After years of publisher troubles, WET is finally about to see its release on September 15. The stylishly blood laden game by A2M has released a demo and I had a chance to check out the work-in-progress.
Right from the title screen, WET boasts a heavy emphasis on style and presentation. The overall feel is a 70’s action movie flick complete with a film grain filter. Effectively, WET’s aesthetic execution remarks the game as eccentric and over the top. At its best, WET can compare to a Quentin Tarantino directed movie; its nature is reminiscent of Kill Bill.
The main protagonist, Rubi, is a wetwork assassin seeking to dispatch justice on her targets. She is deliciously masterful in her acrobatic style, allowing her to contort her body in various ways to eliminate her enemies. Complementing this arsenal of tricks, Rubi excels in running up walls, dropping down head first from ladders, and other impossible feats.
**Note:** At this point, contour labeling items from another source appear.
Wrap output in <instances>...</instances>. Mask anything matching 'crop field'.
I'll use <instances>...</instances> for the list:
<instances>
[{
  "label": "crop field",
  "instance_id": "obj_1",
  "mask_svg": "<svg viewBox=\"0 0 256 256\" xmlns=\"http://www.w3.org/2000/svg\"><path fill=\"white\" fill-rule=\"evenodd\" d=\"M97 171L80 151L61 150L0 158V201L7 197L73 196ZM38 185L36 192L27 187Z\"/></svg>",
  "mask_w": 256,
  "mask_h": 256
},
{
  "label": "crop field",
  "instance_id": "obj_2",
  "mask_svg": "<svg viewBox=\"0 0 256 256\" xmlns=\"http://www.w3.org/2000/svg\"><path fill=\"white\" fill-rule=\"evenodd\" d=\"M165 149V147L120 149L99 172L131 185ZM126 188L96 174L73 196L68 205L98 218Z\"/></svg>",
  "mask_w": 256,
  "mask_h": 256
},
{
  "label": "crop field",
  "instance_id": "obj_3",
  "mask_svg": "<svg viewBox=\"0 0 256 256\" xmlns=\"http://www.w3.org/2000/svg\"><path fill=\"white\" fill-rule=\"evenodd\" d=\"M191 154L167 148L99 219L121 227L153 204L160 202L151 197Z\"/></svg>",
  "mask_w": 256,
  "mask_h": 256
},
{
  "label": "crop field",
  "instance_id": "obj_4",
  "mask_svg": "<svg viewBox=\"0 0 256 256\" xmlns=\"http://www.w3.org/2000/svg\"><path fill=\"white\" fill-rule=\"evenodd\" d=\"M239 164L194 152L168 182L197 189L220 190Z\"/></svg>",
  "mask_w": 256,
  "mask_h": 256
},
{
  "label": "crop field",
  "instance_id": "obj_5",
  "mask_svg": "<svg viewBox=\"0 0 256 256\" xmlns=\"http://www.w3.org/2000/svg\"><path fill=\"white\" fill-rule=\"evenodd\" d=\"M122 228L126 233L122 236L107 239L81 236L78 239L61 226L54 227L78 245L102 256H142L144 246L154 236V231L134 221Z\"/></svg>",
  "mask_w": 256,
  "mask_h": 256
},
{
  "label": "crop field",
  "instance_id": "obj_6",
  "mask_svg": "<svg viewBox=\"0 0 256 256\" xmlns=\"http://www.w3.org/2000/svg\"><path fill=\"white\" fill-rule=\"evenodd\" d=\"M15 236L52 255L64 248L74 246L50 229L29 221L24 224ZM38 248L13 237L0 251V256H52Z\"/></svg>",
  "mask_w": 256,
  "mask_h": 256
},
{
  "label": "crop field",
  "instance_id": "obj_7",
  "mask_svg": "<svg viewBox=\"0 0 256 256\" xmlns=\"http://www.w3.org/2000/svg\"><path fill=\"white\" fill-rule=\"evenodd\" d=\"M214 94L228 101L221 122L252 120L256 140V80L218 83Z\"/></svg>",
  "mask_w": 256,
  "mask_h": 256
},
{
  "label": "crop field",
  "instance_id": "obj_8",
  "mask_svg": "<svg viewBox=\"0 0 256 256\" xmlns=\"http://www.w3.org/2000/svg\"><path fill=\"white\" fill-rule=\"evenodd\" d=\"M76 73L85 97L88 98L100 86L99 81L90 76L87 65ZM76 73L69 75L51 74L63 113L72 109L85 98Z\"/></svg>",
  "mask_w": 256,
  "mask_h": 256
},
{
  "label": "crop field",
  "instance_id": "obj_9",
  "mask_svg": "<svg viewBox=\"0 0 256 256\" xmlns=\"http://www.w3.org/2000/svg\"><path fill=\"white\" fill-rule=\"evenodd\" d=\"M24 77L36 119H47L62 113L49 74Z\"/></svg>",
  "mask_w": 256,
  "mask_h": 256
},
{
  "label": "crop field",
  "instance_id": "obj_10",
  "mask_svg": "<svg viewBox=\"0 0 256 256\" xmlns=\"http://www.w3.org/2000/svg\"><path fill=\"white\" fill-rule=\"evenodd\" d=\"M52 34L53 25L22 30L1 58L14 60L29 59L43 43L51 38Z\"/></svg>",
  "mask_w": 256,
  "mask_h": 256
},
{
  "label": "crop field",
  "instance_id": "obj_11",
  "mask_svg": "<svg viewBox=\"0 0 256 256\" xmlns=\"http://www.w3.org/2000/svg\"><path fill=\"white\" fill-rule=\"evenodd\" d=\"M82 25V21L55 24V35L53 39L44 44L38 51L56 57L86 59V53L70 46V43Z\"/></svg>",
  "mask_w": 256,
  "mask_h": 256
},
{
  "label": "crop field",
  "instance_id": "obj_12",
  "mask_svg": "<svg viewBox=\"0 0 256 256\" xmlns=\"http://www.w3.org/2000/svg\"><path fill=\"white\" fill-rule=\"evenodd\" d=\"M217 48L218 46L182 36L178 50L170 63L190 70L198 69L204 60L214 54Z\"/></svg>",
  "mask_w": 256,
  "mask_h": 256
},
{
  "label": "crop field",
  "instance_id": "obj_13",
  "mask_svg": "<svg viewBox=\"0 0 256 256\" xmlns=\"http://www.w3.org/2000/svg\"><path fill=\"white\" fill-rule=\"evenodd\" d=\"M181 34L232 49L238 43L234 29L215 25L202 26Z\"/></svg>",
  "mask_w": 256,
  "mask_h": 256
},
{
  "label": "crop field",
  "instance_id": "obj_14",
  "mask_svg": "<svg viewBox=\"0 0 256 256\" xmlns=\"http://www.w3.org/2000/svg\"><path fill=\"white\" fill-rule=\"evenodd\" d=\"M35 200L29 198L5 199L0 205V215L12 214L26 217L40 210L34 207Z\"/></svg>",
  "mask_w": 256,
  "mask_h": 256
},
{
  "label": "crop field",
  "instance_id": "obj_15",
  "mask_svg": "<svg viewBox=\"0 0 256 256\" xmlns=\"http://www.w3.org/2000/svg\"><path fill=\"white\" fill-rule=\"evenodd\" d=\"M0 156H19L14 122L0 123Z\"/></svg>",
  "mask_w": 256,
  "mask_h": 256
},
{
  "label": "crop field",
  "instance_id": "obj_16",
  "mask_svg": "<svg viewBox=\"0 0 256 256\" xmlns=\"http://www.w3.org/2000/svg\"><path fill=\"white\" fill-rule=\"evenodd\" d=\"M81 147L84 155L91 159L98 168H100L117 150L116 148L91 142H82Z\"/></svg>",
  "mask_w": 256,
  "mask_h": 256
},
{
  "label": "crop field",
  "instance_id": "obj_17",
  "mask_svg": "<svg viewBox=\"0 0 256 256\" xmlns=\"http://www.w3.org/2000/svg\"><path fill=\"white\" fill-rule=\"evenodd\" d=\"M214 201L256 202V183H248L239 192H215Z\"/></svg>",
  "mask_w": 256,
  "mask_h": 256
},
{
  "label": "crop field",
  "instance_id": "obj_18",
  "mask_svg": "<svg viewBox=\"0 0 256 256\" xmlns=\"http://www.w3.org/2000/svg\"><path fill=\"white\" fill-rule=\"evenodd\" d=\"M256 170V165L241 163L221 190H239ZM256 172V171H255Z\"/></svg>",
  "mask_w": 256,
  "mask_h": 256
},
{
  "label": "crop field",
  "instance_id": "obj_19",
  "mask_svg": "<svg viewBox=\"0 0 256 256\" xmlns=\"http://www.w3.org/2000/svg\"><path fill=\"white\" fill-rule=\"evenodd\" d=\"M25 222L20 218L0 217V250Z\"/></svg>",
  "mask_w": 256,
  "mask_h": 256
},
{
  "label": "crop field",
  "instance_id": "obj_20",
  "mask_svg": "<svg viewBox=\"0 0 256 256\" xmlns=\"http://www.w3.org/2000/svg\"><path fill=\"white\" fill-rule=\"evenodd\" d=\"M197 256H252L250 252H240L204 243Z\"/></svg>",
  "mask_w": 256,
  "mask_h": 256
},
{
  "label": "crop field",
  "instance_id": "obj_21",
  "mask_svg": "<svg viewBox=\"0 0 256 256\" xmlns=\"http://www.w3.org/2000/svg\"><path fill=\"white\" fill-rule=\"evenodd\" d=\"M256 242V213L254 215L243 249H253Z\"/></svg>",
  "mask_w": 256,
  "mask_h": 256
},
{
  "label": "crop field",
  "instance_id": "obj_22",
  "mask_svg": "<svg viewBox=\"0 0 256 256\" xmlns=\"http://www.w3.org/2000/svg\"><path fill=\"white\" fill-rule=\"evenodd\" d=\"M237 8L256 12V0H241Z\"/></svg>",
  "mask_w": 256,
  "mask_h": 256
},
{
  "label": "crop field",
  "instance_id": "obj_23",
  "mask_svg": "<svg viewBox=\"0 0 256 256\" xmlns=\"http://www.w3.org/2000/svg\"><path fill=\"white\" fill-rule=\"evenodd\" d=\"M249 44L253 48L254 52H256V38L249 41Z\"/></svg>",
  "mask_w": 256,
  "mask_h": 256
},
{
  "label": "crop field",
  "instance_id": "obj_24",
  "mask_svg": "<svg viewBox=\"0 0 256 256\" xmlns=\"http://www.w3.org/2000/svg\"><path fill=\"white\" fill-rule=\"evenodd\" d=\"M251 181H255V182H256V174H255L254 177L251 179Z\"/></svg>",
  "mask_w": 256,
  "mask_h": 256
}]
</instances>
At the gameplay’s forefront, combat is a combination of shooter, melee, and platform elements interwoven into one seemingly fluid chain. The game is played in a third person perspective; however the actual shooter aspect places the player in a slow-motion bullet time sequence. From there on, you can pan the camera whilst firing at multiple enemies. The incentive of doing this is to gain a high number score through racking up combos and obtaining multipliers. There’s inherently a lot of wanton killing involved as explored with WET’s Rubi Vision. The screen turns into an eye glazed red and your objective is to cut through massive waves of enemies to progress to the end. It’s certainly a nice change of pace if you want to engage in simple and mindless decapitations.
WET is very linear and scripted in its pacing but that’s not necessarily bad. The story progresses as you move along each level. However, the game also switches into a free form sandbox mode and you will have to complete a certain objective within a confined playground. The game provides plenty of quicktime events during tense and climatic moments of the story such as a car chase sequence.
If anything, WET has its own brand of style and flavor. The cynic in me is wary of the controls and an uneasy lack of depth due its linear nature but the optimist in me is too blind sighted at the fact that a strangely attractive estrogen filled assassin can inflict a glorious amount of brutality on her victims.